Anyways, in the past year I notice that I am having hot flashes and night sweats and other symptoms. I look them up and they match perimenopause. I am only 32, how can I be in perimenopause? It’s something to latch on to though. I do more research and decide to try a phytoestrogen to see if they relieve some of the physical symptoms. I start taking it November 3rd. By November 7th I am convinced I am perimenopausal. I haven’t felt better mood wise in years! The hot flashes disappeared. So I go to the doctor and say I want my hormones tested because phytoestrogen shouldn’t have this big effect on me unless something hormonal is going on. Labs come back, I am not menopausal. It doesn’t change the fact that this estrogen is really doing something so I don’t let it discourage me for long. It is turning my personality around! I have energy. The smile on my face is not by accident or force, it is just there. The suicidal ideation is falling away. My irritability is calming down and I actually want to do things!

I decide to test it further.
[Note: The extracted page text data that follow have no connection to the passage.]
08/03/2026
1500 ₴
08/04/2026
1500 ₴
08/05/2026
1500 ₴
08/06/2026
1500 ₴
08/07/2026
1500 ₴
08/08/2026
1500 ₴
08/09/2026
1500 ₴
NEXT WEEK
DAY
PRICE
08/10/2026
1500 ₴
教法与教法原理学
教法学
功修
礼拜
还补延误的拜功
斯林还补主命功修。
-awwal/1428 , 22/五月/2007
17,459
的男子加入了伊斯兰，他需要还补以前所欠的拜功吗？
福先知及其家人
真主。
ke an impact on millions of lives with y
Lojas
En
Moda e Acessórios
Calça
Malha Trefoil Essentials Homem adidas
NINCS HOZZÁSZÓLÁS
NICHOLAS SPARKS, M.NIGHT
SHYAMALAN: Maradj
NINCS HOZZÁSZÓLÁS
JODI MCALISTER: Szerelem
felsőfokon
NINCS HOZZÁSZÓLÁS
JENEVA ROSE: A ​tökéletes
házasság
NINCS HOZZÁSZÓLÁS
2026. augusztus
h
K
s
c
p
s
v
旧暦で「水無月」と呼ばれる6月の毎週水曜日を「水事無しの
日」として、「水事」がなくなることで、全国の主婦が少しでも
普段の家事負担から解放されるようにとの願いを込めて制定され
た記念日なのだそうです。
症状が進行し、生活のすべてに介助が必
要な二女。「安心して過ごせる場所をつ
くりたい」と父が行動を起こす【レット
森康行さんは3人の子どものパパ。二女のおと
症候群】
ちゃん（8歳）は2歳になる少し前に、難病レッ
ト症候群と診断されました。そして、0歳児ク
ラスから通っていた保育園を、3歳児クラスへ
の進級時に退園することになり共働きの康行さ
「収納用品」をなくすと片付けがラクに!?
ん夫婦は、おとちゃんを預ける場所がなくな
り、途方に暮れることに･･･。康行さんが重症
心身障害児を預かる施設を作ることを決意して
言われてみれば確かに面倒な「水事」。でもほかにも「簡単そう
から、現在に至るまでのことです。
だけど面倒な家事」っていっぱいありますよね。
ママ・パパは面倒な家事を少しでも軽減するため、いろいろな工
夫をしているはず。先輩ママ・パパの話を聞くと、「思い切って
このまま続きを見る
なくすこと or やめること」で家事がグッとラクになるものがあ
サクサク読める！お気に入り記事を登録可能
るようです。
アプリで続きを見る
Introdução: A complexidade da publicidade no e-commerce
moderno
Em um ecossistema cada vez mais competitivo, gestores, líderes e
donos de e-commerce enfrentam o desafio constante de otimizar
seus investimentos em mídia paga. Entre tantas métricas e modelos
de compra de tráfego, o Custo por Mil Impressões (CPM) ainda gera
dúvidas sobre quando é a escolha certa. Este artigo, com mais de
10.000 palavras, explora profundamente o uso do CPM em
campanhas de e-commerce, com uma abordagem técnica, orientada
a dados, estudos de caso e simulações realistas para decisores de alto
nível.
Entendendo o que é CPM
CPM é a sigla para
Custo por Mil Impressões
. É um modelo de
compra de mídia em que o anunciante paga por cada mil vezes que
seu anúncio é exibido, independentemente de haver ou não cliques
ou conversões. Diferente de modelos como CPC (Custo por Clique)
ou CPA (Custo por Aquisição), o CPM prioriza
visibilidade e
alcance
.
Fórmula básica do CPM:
I start tapering off my lithium and a couple of my other psych meds. I keep feeling better. Unfortunately, I have a reaction the phytoestrogen I am taking, it causes hives in my throat, so I have to find another one to try. I do, and it works as well. I am on to something.

By late December I am off all psych meds, oh and I have lost 20 pounds without doing anything else. I am feeling on top of the world.

I start mood tracking, because this is definitely hormonal.